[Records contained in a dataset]

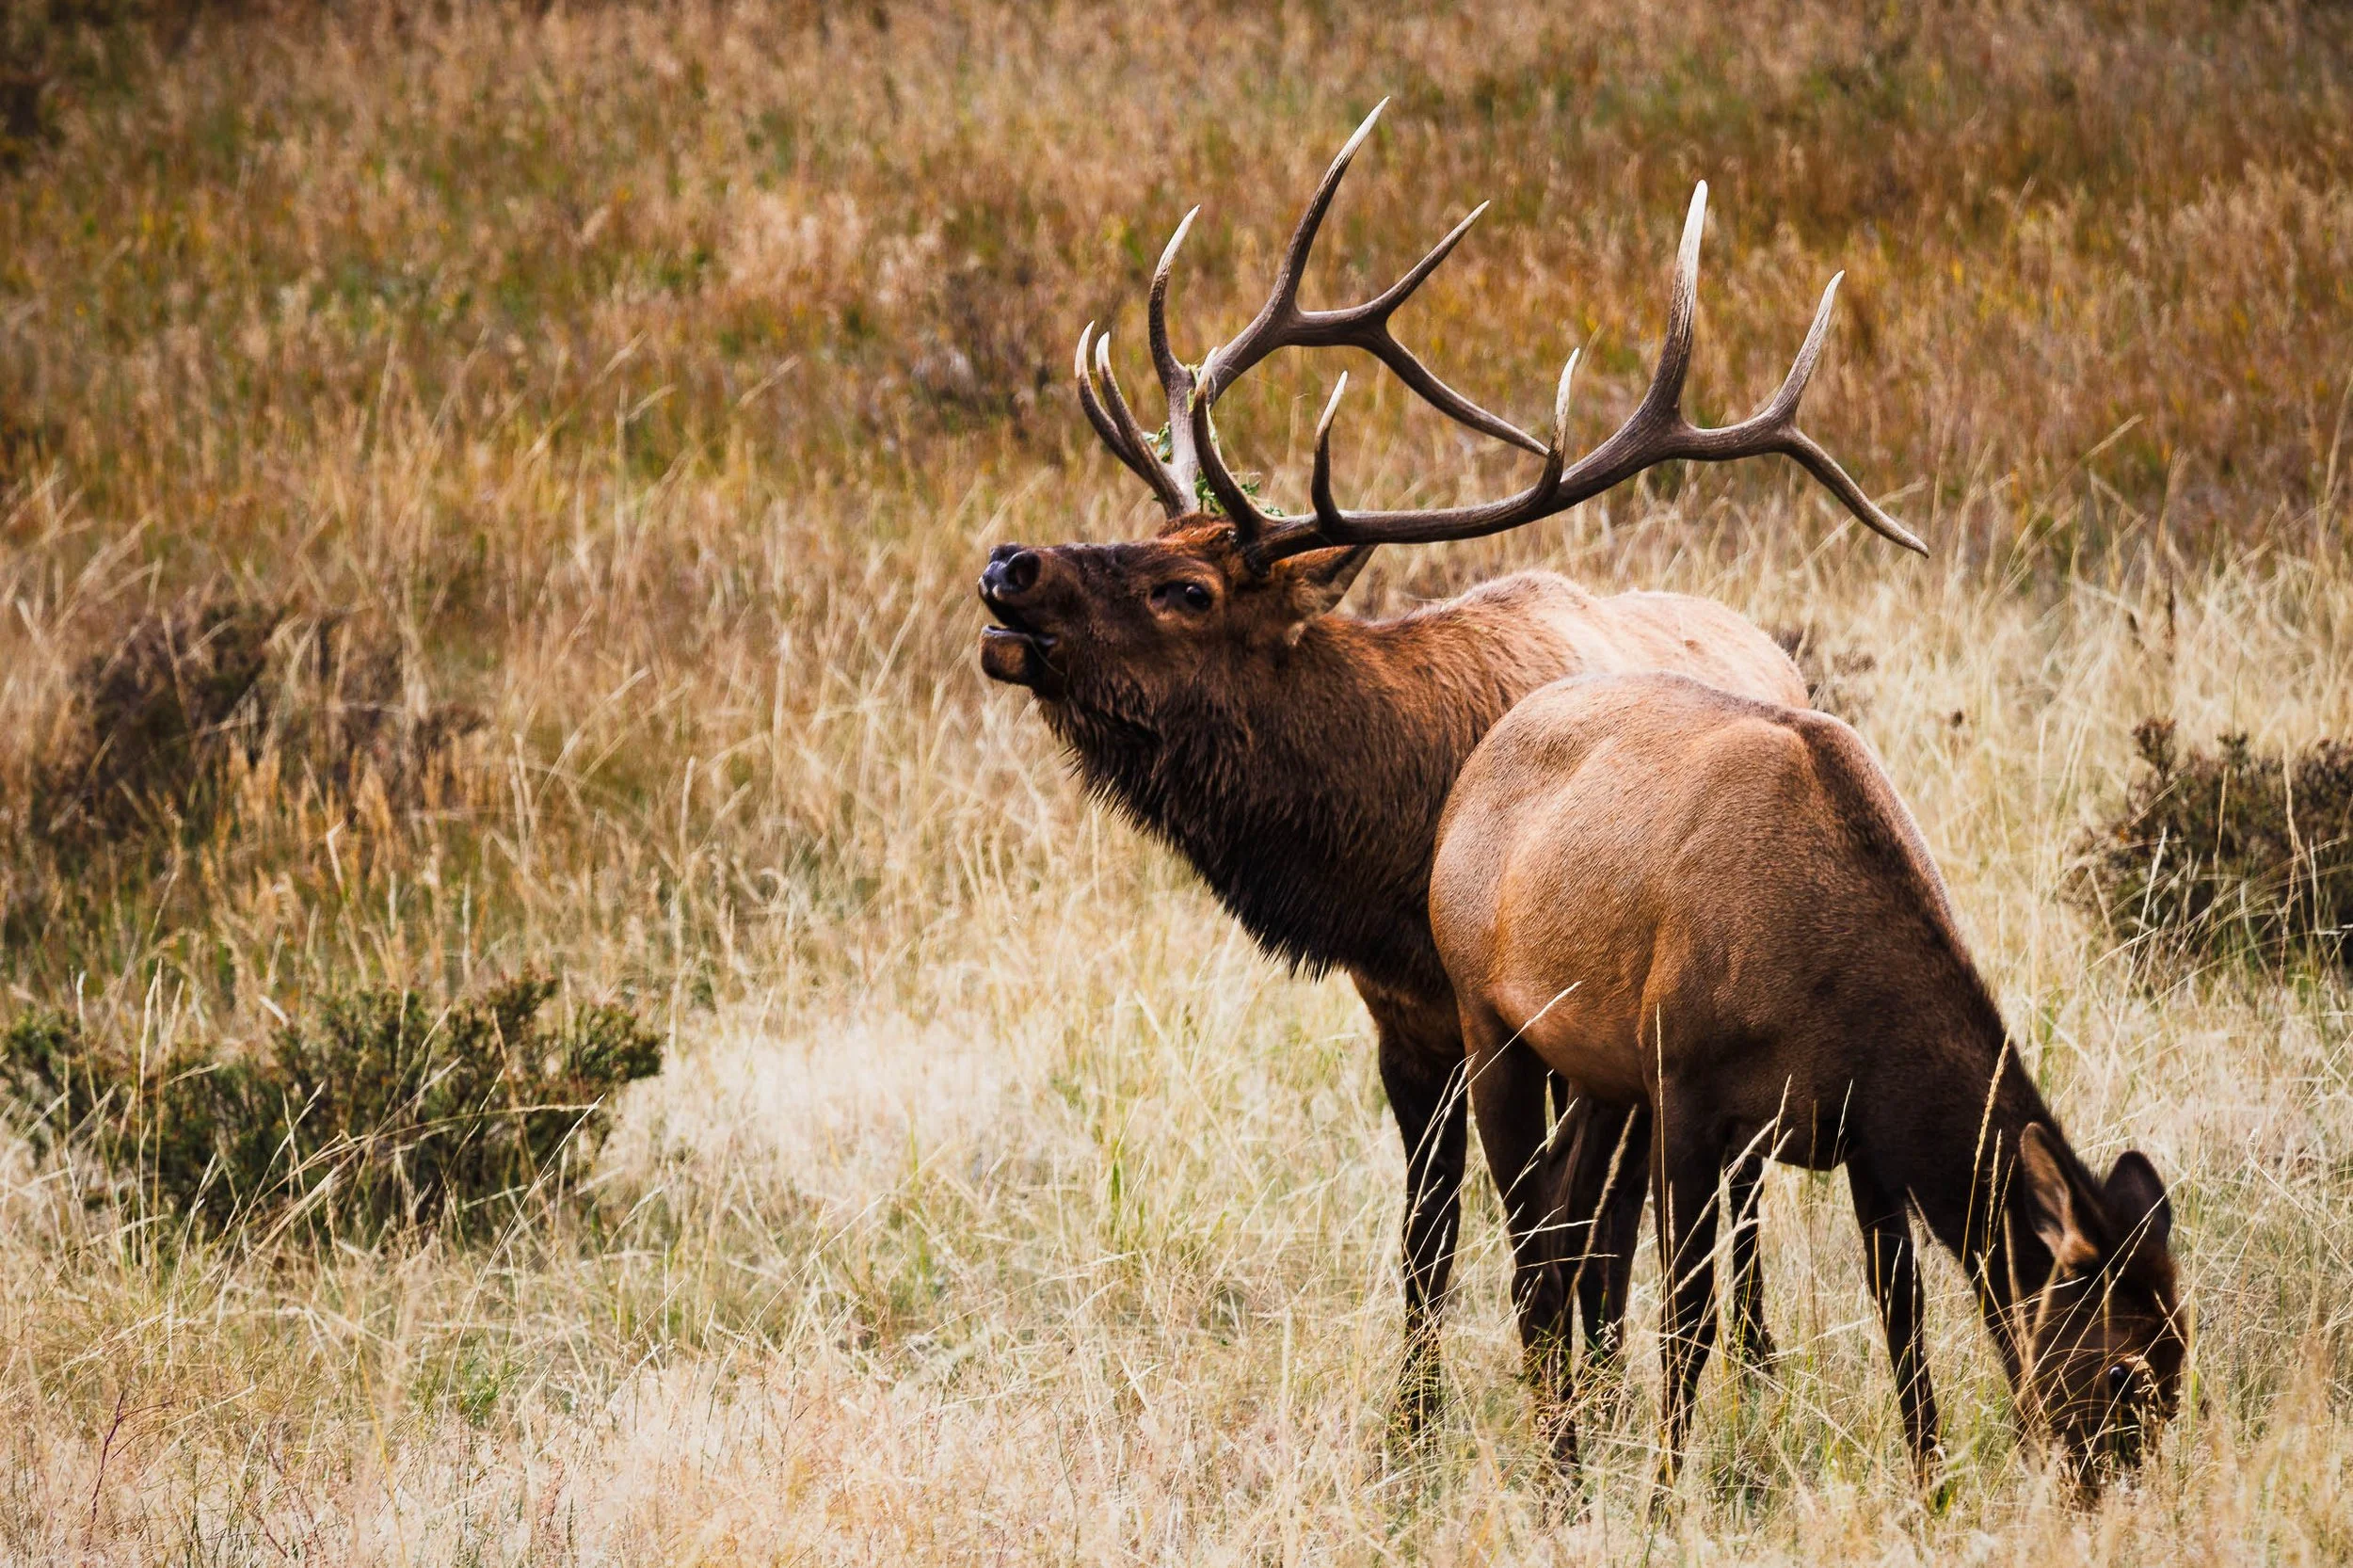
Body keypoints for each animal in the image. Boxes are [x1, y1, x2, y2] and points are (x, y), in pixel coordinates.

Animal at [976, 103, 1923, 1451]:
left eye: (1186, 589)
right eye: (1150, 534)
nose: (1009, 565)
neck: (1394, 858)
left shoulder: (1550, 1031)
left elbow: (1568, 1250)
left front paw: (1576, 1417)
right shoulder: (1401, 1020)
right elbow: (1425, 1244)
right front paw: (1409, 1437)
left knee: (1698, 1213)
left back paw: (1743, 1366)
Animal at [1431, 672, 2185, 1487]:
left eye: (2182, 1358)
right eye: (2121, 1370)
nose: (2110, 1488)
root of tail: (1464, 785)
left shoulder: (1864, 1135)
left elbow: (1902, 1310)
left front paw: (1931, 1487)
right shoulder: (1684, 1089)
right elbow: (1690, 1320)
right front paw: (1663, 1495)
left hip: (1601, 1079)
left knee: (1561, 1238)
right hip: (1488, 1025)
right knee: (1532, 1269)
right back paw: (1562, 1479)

_Required work_. Each line of the records with the word "elbow" in it is to be copied.

_Expected answer_.
left elbow: (1568, 1250)
right elbow: (1425, 1244)
left elbow: (1902, 1310)
right elbow: (1690, 1320)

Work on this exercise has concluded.